While analysts expect this to significantly increase the revenue and operating margins of steel manufacturers, they are not so enthusiastic on the outlook for JSPL. This is despite the stock appearing cheap due to its significant underperformance vis-à-vis other steel stocks through the past year. Analysts believe the stock’s 6.8 per cent gain in the past week may not sustain in near term. Though the company makes 1.2 million tonnes of HRC (hot rolled coil), it is just 21 per cent of its total 4.75 million tonnes per annum domestic capacity. Besides, there are other operations including global business, power, mines, etc. So, in the scheme of things, the gains from safeguard duty will be limited.
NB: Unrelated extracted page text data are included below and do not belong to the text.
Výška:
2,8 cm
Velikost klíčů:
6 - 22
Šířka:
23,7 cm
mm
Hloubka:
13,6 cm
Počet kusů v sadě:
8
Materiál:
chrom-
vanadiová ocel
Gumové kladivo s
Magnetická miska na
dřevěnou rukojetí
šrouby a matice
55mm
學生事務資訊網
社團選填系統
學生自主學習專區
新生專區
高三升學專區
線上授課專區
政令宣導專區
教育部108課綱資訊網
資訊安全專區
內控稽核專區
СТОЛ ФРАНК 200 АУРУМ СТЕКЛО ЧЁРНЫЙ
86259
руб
When contacted, Ravi Uppal, MD and Group CEO of JSPL, said a section of steel manufacturers have appealed to the Directorate General of Safeguards to extend the duty to imports of steel products other than HRC. If it is done, this will benefit JSPL, Uppal said.

On the power segment of JSPL, Uppal said the power plants are operating at 2,200 megawatts as against 3,400 megawatts of total capacity. The company, he said, is not facing any challenge as far as coal souring is concerned.
JSPL’s operational performance meanwhile remains subdued. Less than a week ago, ICRA had downgraded its rating on the company’s long-term and short-term borrowings. In its report, the rating agency indicated the downgrade was primarily due to weak revenue realisation on the back of a subdued environment for steel manufacturers; issues impending the sourcing of coal due to a Supreme Court order cancelling coal blocks allocated to JSPL; and the company’s inability to monetise some of its investments within a reasonable timeframe.

JSPL: Too much cheer for nothing?
  About 70 per cent of the company’s revenue continues to be accounted for by its steel operations. As of June 30 this year, Rs 34,410 crore of capital was deployed in this business (a year-on-year increase of about 55 per cent). JSPL’s consolidated loans stood at Rs 45,312 crore and the interest burden Rs 852 crore (up 59 per cent). That, along with higher depreciation (Rs 747 crore; up 12 per cent due to expanded capacities), saw the company report a net loss of Rs 355 crore for the June quarter, compared with a net profit of Rs 402 crore for the year-ago period. A fall in net realisations also hit profitability (the earnings before interest, tax, depreciation and amortisation margin was down 12 percentage points). The operating profit of Rs 1,018 crore was a little more than interest costs.
 
Through the past couple of years, things have taken a turn for the worse, especially with debt rising and coal blocks being de-allocated. During FY12-15, JSPL’s consolidated gross debt rose from Rs 17,091 crore to Rs 45,500 crore. While net sales remained in the Rs 18,900-20,400 crore band, operating profits fell from Rs 6,000 crore to Rs 4,065 crore.
 
Meanwhile, the company’s power business has also suffered, owing to lack of captive coal and a decline in merchant power rates. Generation declined 23 per cent year-on-year in the June quarter, while the profit after tax fell to Rs 26 crore from Rs 195 crore in the year-ago period.
 
For the company, operational challenges could grow if its move challenging a Supreme Court order (regarding coal block allocations) is stuck down.
 
Until conditions improve, the JSPL stock may not be a buy. In a Bloomberg poll, three of the 13 analysts have a ‘sell’ rating on the stock; the rest have a ‘neutral’ rating.

CLARIFICATION
An earlier version of this article had wrongly mentioned that JSPL did not manufacture hot-rolled steel. Some of the analysis that followed was based on this information, which has been corrected. The errors are regretted.